### INFORMATION SHOWN
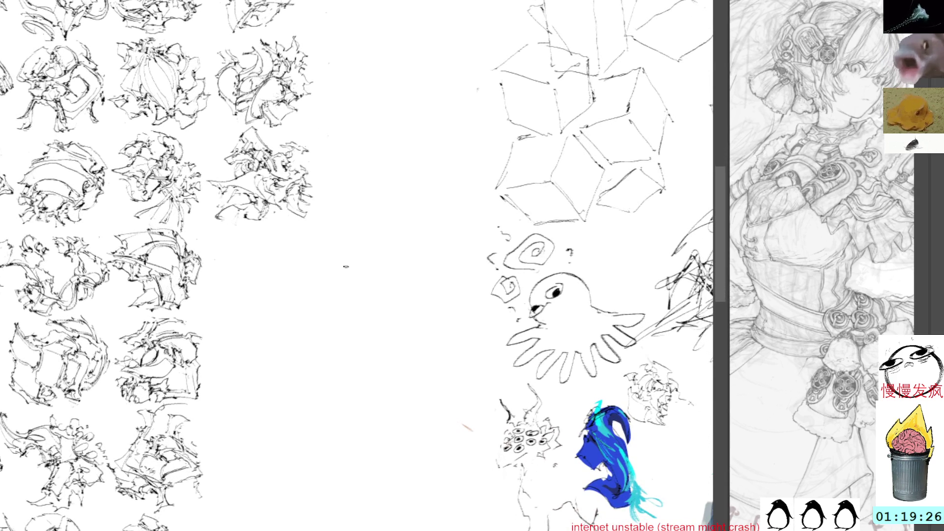
scroll(339, 261, "down", 1)
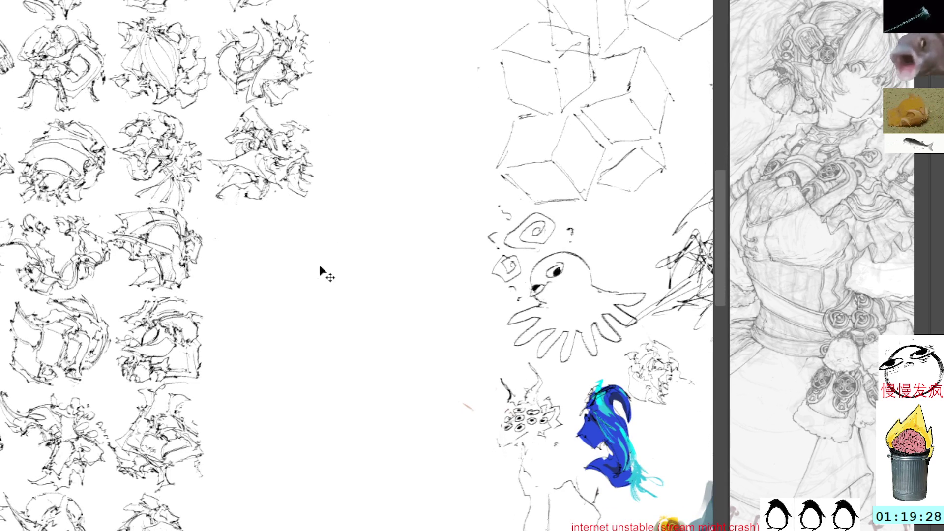
- Start a new small sketch with a down-left curve, a line and short dark inner marks
left_click_drag(334, 258, 360, 263)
######
*WORK TO BE COMPLETED:*
Please state the number of lines above that hold the string "down", with nothing else added.

*SOLUTION FOR THIS EXERCISE:*
2